I bought three bottles and my wife and I subjected them to a blind tasting one evening, just like we did back in the old "Wine Commentator" days. That meant trying them all, without knowing which was which, first before eating any food, and then during the course of dinner. The bottles were then re-corked and opened again on a second night and sampled one more time.
The wines were:
1) Elk Cove 2017 Willamette Valley Pinot Noir ($25)
2) Evensham Wood 2018 Dundee Hills Pinot Noir ($27), and
3) North Valley 2017 Soter Vineyard Pinot Noir ($25)
Now, you might say, wait a minute: two of those are of the 2017 vintage and one is of the 2018 vintage so it isn't an even playing field. I would respond by saying I'm not trying to evaluate which winemaker did best with a particular year's grapes, I'm evaluating which wine a consumer should purchase and these are what were available.
Lets go straight to the bottom line. We both independently, and on both days, picked the North Valley offering as the clear winner. It had a nice body weight, noticeably more complexity of flavor, and good acidity. The acidity both enabled the wine to stand up to food better than the other two and it gave the North Valley pinot an attractively bright finish. And this wine was even better when re-opened on the second day (not unusual for young red wine) so don't think you have to consume an entire bottle with one dinner.
On the other end of the spectrum, we both liked the Evesham Wood the least, to the point where after the second round of tasting, I threw out the remaining more than half bottle. This wine seemed balanced, if bland, upon first tasting, but then an aspect I would described as "dusty" appeared and the finish became less and less pleasant. In other words, the more oxygen it encountered, the less attractive it became. And once again, the two of us were on the same page with respect to this one.
Somewhere in the middle was the Elk Cove. When we first sampled this wine, before starting to eat our food, I found it disappointingly thin and even a little watery. My wife described it as bland. But as time went by and the wine encountered more oxygen, it gained body weight. When the three bottles were reopened on the second day, the Elk Cove was noticeably better. But it still lacked the complexity and the acidity of the North Valley and because of the latter, came across as a little sweet.

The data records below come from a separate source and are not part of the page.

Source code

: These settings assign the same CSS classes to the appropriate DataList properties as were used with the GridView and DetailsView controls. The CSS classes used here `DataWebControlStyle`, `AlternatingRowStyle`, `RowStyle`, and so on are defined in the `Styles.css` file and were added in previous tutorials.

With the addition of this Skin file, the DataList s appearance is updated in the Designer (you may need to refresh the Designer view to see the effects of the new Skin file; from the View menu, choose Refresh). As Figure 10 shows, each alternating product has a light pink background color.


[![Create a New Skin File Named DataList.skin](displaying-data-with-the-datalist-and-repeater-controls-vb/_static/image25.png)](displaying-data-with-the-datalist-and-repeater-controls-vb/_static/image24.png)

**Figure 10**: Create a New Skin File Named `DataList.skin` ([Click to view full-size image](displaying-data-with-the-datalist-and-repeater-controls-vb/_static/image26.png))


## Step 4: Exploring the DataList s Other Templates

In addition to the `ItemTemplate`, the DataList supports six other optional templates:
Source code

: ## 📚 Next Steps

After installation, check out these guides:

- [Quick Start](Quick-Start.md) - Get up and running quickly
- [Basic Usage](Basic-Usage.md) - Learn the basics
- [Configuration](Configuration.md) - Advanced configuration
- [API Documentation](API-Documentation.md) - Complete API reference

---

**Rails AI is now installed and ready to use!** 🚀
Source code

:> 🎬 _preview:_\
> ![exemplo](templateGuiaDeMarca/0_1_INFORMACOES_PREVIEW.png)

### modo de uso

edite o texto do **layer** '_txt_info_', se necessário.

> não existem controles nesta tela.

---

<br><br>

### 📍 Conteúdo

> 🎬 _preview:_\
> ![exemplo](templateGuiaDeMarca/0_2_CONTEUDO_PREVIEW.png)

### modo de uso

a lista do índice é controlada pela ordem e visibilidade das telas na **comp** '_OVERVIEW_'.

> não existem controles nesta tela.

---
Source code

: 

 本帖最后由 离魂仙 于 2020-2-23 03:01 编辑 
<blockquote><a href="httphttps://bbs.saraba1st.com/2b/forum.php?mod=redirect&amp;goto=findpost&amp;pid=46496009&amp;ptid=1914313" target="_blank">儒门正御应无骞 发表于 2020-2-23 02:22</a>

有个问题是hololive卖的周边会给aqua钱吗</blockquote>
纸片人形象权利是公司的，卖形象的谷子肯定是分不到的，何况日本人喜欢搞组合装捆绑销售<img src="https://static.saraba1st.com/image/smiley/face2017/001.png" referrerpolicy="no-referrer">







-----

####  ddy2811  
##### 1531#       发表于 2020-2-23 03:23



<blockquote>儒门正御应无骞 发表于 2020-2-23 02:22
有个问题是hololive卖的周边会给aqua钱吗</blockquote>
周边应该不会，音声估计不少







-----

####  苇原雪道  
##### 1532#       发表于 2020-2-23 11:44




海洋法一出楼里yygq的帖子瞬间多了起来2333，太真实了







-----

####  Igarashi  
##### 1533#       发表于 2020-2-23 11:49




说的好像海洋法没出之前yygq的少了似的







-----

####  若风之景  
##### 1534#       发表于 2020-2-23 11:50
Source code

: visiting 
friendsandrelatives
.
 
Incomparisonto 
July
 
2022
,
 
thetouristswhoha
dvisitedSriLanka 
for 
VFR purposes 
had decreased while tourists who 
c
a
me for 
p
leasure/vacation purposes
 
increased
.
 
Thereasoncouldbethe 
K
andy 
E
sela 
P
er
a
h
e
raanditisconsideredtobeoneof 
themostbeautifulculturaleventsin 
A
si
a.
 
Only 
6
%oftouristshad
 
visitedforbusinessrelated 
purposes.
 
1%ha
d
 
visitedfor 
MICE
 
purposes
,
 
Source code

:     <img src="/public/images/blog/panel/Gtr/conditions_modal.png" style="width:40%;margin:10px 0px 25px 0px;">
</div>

If you tend to drink wine on its on as opposed to with food, you might like the Elk Cove, but I would recommend swirling it around in a decanter to thoroughly oxygenate it before consumption, This wine really needs to breathe a bit before you drink it.
So there you have it. If you want a satisfying pinot to drink with a meal and you don't plan to cellar it, go for the North Valley pinot if you can find it. This one, too, will benefit from decanting before consumption.
And in this instance, no, you don't have to pay more to get a better bottle of wine.
If you want to learn about wine, I recommend you open more than one bottle at a time, sample them blind without and with food, and on more than one day. Wine changes.